Data in this exercise:
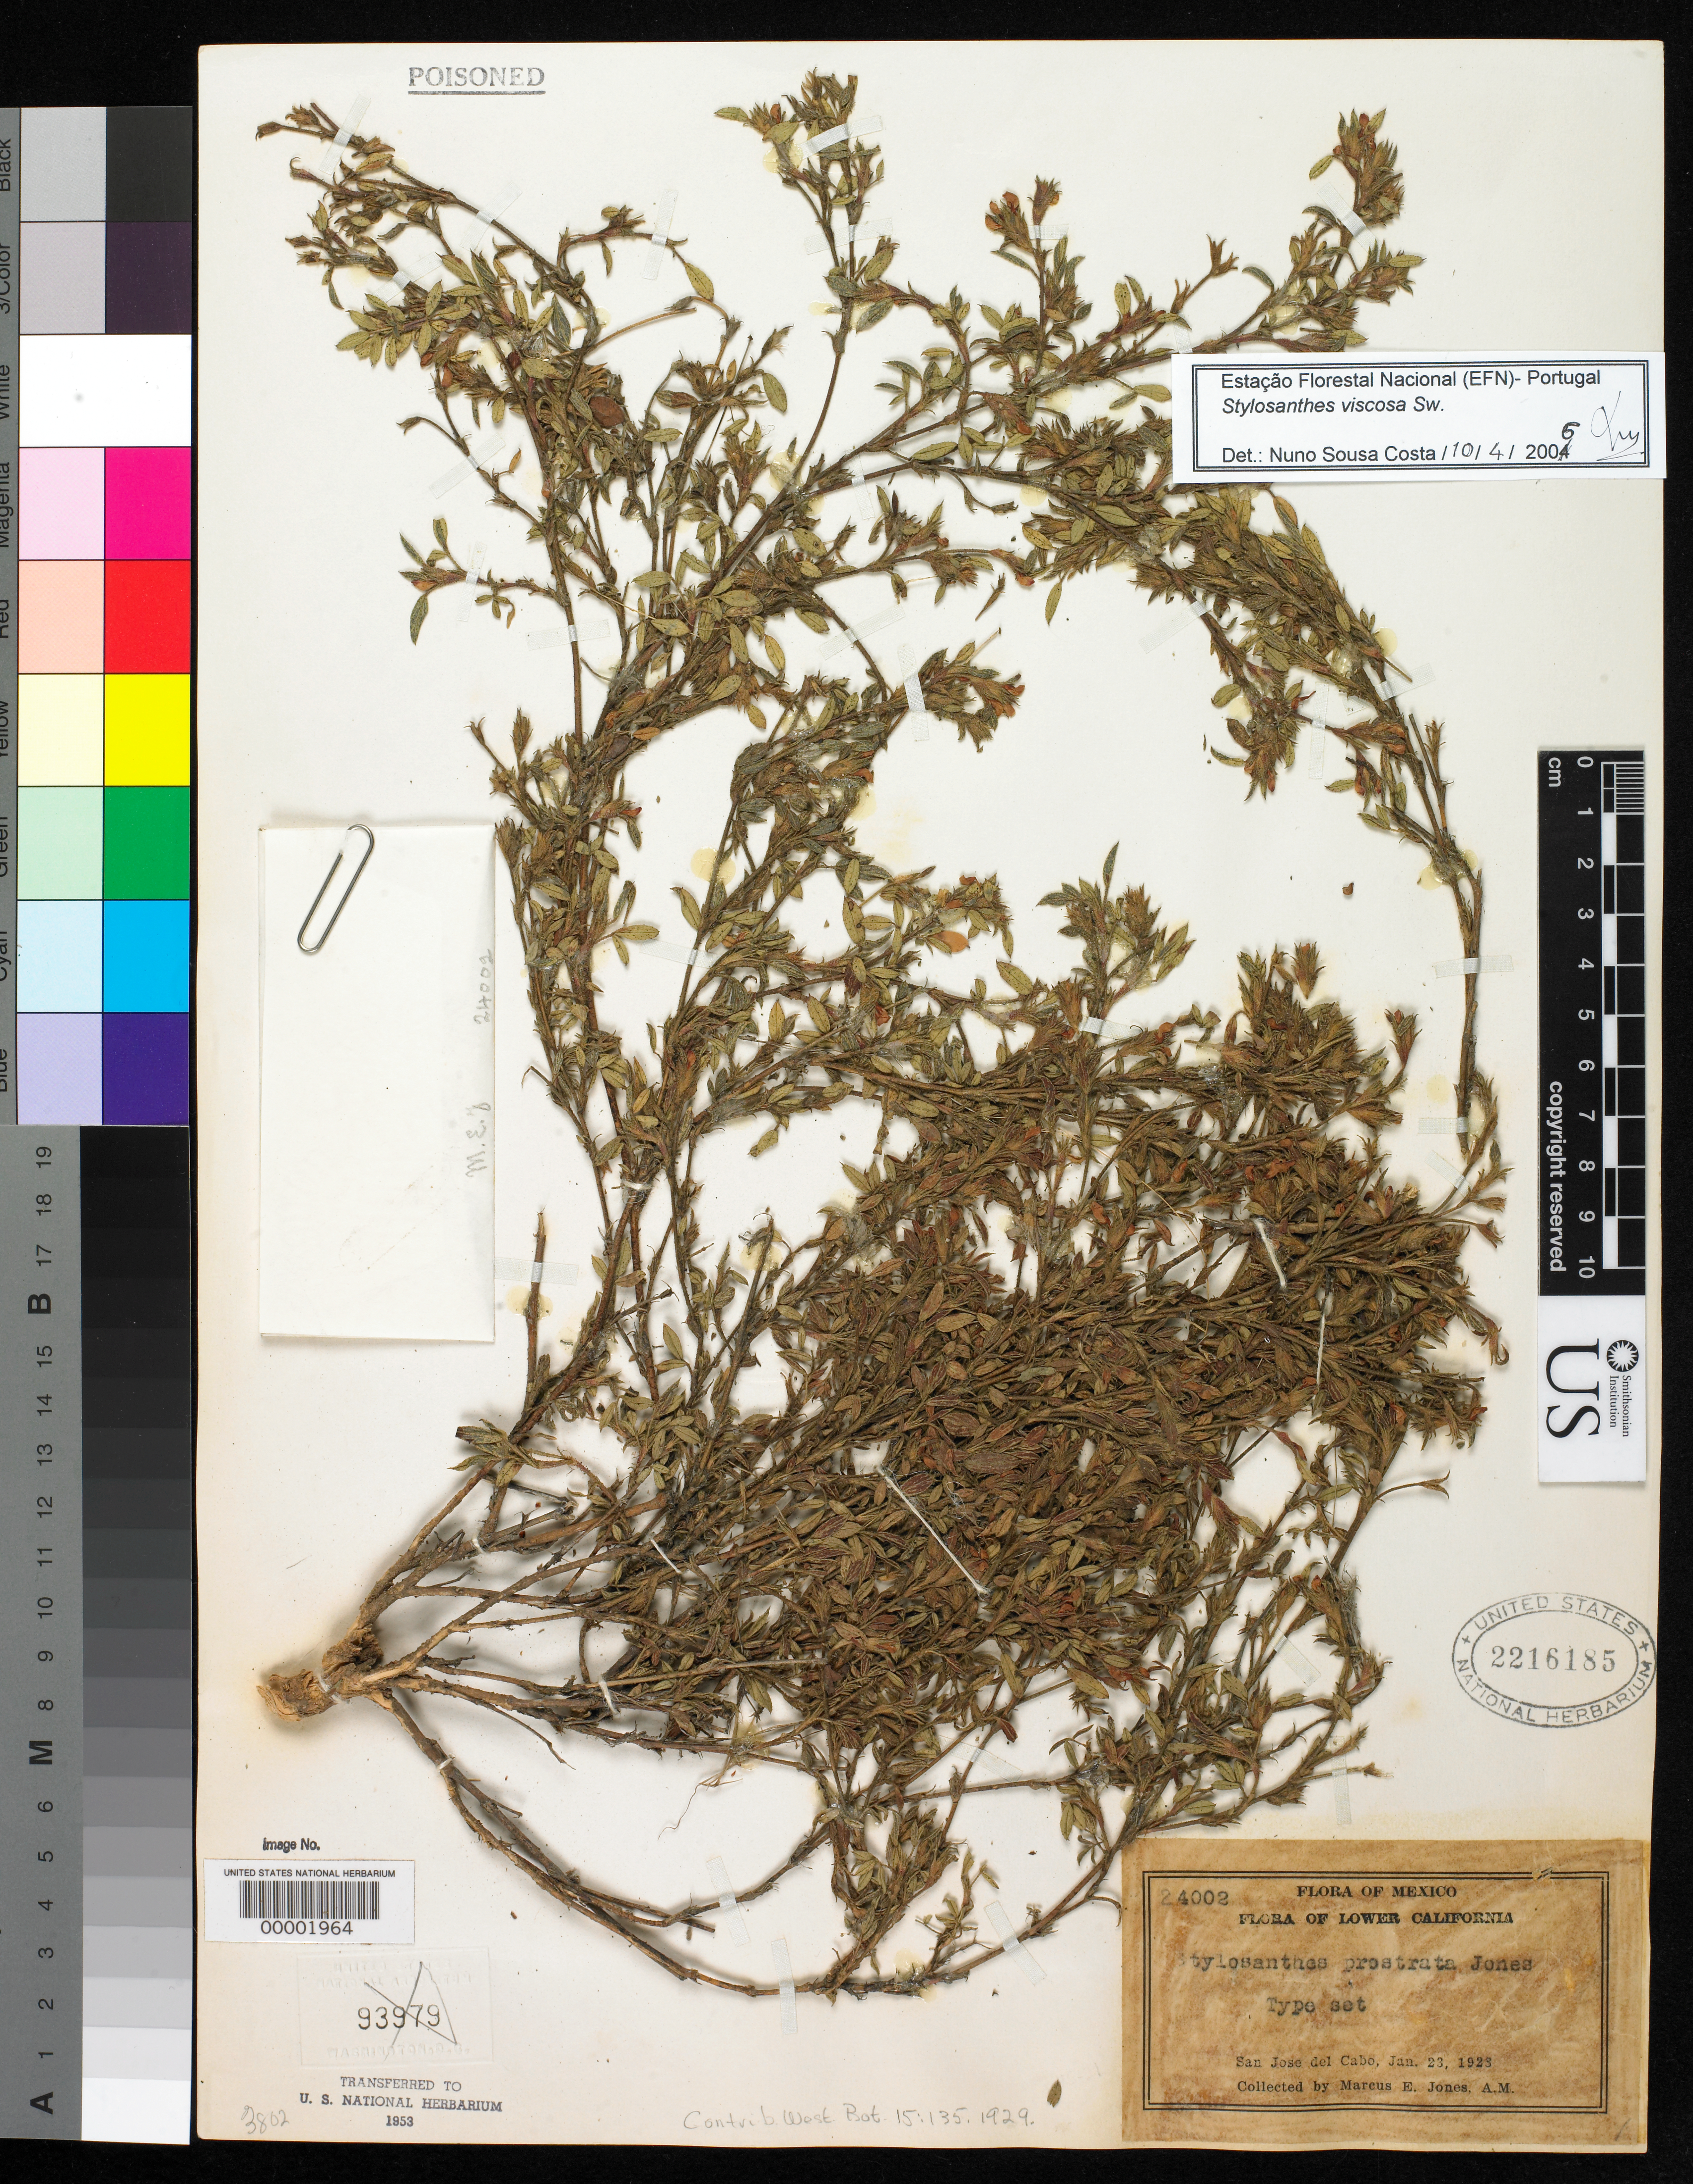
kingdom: Plantae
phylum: Tracheophyta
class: Magnoliopsida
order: Fabales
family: Fabaceae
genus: Stylosanthes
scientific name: Stylosanthes prostrata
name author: M.E. Jones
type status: Isosyntype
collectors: M. E. Jones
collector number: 24002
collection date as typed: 23 Jan 1928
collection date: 1928-01-23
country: Mexico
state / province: Baja California Sur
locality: San José del Cabo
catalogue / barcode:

Task description:
Please write out all of the data above line for line, without any changes and without the pictures.

Exercise answer:
kingdom: Plantae
phylum: Tracheophyta
class: Magnoliopsida
order: Fabales
family: Fabaceae
genus: Stylosanthes
scientific name: Stylosanthes prostrata
name author: M.E. Jones
type status: Isosyntype
collectors: M. E. Jones
collector number: 24002
collection date as typed: 23 Jan 1928
collection date: 1928-01-23
country: Mexico
state / province: Baja California Sur
locality: San José del Cabo
catalogue / barcode:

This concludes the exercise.